Innovation Recognition
Community acknowledgment for developing novel response techniques or coordination approaches. Includes attribution and presentation opportunities.
Master Trainer
Highest level of facilitator certification. Includes training other facilitators, developing curricula, and leading community initiatives.
Scenario Architect
Recognition for developing high-quality training scenarios and learning experiences. Includes content contribution and educational excellence.
Technical Terms
MITRE ATT&CK
Framework for describing adversary tactics, techniques, and procedures. Provides structured approach to understanding threat behavior and developing defenses.

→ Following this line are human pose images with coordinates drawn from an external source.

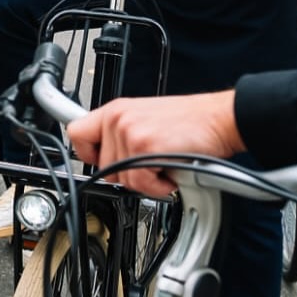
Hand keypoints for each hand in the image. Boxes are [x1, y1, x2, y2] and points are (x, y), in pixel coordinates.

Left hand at [67, 90, 241, 198]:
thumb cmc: (190, 123)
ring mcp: (129, 132)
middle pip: (102, 167)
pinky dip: (159, 186)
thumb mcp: (146, 119)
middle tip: (151, 165)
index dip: (86, 153)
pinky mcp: (144, 147)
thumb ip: (122, 134)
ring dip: (147, 181)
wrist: (219, 119)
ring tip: (164, 164)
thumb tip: (106, 156)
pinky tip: (171, 171)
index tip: (99, 159)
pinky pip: (140, 183)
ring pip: (121, 179)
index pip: (76, 133)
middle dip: (127, 174)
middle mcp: (118, 119)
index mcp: (115, 111)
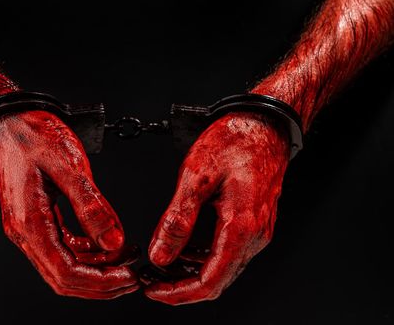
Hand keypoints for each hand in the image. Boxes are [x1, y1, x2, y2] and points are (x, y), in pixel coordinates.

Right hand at [0, 110, 138, 298]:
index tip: (129, 277)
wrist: (9, 121)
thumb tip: (114, 241)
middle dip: (101, 283)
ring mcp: (28, 228)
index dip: (101, 282)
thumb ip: (91, 206)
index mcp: (29, 222)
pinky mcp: (36, 220)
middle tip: (132, 275)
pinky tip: (105, 243)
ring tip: (126, 256)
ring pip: (64, 266)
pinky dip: (86, 252)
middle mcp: (25, 232)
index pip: (66, 272)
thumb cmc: (32, 135)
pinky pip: (62, 248)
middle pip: (64, 278)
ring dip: (96, 269)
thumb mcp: (68, 165)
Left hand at [143, 112, 289, 304]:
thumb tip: (160, 255)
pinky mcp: (254, 222)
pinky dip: (203, 258)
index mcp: (241, 226)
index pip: (209, 281)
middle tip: (152, 280)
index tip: (152, 290)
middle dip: (181, 287)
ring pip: (222, 268)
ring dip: (190, 273)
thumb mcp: (196, 176)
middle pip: (216, 281)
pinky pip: (228, 252)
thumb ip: (177, 220)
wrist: (265, 124)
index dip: (178, 293)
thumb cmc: (236, 140)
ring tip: (162, 266)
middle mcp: (254, 235)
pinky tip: (184, 249)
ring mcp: (257, 230)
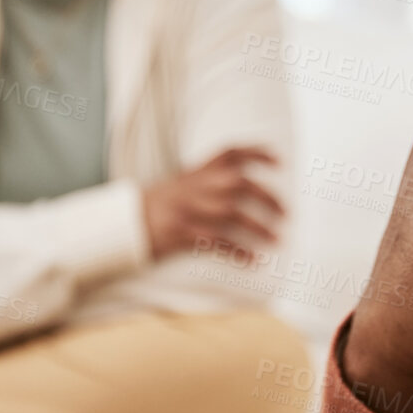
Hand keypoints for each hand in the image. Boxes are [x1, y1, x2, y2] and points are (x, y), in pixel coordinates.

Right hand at [142, 146, 284, 262]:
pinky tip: (252, 260)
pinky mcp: (183, 233)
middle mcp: (196, 186)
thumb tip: (241, 182)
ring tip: (278, 239)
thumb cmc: (159, 203)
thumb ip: (208, 178)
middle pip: (240, 183)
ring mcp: (189, 208)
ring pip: (232, 213)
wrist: (126, 222)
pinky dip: (237, 251)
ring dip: (259, 227)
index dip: (257, 152)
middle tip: (286, 212)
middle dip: (268, 197)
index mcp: (197, 171)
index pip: (231, 152)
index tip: (279, 161)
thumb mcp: (182, 182)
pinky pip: (216, 241)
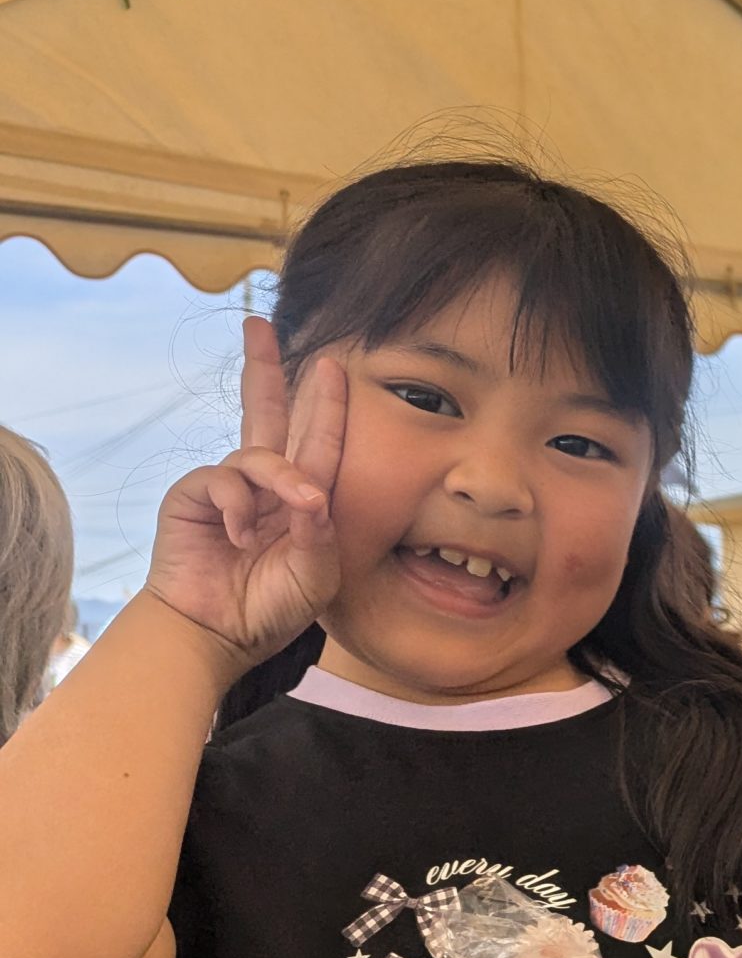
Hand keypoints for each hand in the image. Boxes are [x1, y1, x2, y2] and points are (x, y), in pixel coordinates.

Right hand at [145, 317, 346, 671]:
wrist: (219, 632)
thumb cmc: (272, 607)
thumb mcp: (315, 574)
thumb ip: (319, 532)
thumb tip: (313, 491)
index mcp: (301, 500)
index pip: (319, 442)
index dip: (324, 404)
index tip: (331, 364)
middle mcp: (265, 486)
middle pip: (268, 413)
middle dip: (266, 369)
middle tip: (261, 325)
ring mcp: (228, 488)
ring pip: (258, 454)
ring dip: (274, 483)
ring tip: (265, 533)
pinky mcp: (193, 495)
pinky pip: (222, 479)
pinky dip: (236, 507)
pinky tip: (238, 537)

Security Operations Center (SOC)
Centralized function for monitoring, detecting, and responding to cybersecurity threats. Includes people, processes, and technology for 24/7 security oversight.
Threat Intelligence
Actionable information about current and emerging security threats. Includes indicators, tactics, techniques, and strategic context for defensive planning.
Incident Response
Structured approach to managing cybersecurity incidents. Includes preparation, identification, containment, eradication, recovery, and lessons learned.
Vulnerability Management
Process of identifying, assessing, and addressing security weaknesses in systems and applications. Critical for reducing attack surface.
Risk Assessment
Evaluation of potential cybersecurity threats and their likely impact on organizational objectives. Includes likelihood, impact, and mitigation strategies.
Business Continuity
Planning and preparation for maintaining critical operations during and after cybersecurity incidents. Includes backup systems, alternate processes, and recovery procedures.
Compliance
Adherence to regulatory and legal requirements related to cybersecurity and data protection. Includes frameworks like GDPR, HIPAA, and SOX.
Learning and Development
Continuing Professional Education (CPE)
Ongoing learning requirements for maintaining cybersecurity certifications. Many programs recognize collaborative learning experiences.
Cross-Training
Learning about cybersecurity roles and responsibilities outside your primary specialization. Improves team coordination and career flexibility.
Mentorship
Relationship between experienced and developing cybersecurity professionals. Critical for career development and knowledge transfer.
Professional Development
Structured approach to building cybersecurity knowledge, skills, and capabilities. Includes formal education, certification, and practical experience.
Skill Assessment
Evaluation of cybersecurity competencies and capabilities. Used for identifying development needs and tracking progress.
Community of Practice
Group of cybersecurity professionals who share knowledge, experiences, and best practices. Essential for ongoing learning and professional development.